Recently, in a Google Webmaster Central office-hours hangout (9th April 2020), John Muller explained the do’s and don’ts of choosing a URL structure for AMP page when he was asked if Google has any preference for a certain type of URL structure for AMP pages.
In the live question-answer session, a site owner asked “I was wondering if there’s any best practice for the URL structure of AMP pages. If you use a sub-domain or a folder in the upper level you can have a better possibility for analyzing different tools.
But I was wondering if there’s any benefit for Google if you put your AMP pages under the root domain instead of a sub-domain or parameters.”
In his response, Muller replied that the only thing that Google is concerned about with regards to the URL of AMP pages is that they must be all on the same domain. If the AMP URLs are all on the same domain, it will be acceptable by Google.
In his own words, “From Google’s point of view, I think the only criteria that is critical for AMP pages is that it has to be in the same domain. So, if you have it in the subdomain or a sub-directory, all of that is perfectly fine.”
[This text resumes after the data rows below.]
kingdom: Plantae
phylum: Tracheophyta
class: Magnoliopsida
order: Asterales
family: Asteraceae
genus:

If having all on the same domain is everything that matters to Google, what should the site owners do?
Mueller advised that the site owners should go with the URL structure that works best with their current setup. He also included, the URL structure should be as following:
- Easy to Monitor
- Easy to Track
- Easy to Maintain
- Comfortable with the Server
Optimizing the AMP URLs with specific optimization techniques can be nothing but a waste of time and money. Any kind of Google tweak is not going to make a big difference.
However, one thing that the site owner should consider is, they should not change their URL structure too often. As the site owner, you should choose one keyword and maintain it for as long as possible. Changing the structure often can make Google confused, and it has to reprocess all your URLs, which might affect your ranking negatively.
In Mueller’s word “The other thing I would watch out for with these alternate URLs is that you don’t change the patterns too often. So, ideally, if you pick something like a sub-directory or a sub-domain then try to keep that for as long as you can.
It’s not quite the same as if you change your primary URLs with regards to search, but any time you change URLs in general then we kind of have to reprocess that.
If you’re changing the alternate URLs that are associated with every page on your site then that means we have to process a lot of URLs to kind of understand that new setup. So, pick a sub-domain, or sub-directory, or parameters if you want. Whatever works best for you. And try to keep that set up, ideally, for the long run.”
John Mueller also included when it comes to NoFollow links, it would be happening from the URLs that were being crawled with those match the ones that the site masters tend to. If there’s something weird happening with those parameter URLs, this is just because of Googlebot being super curious.
Recently in January, Google released product features in the U.S Search results and opened up the merchant account for unpaid users as well. Is there any advantage?
For the non-U.S businesses, the Merchant Center is something that you can use regardless of whether you’re using kind of the paid part of product search or not. So, that might be something to check out. He describes that over time, we end up expanding that to other regions, other countries and other languages. It’s more like a practical nature that we need to test on a small scale first before we open things up for everyone.
Mueller’s advice is to take a look at them and think about how they might make sense for your site, even if you’re not in the US, you can implement something that takes advantage of features like that.
We believe, Mueller’s advice is going to help all the webmasters. If you are a site owner and want your site to be mobile-friendly, following Mueller’s advice religiously can keep you in the good book of Google and make a big difference.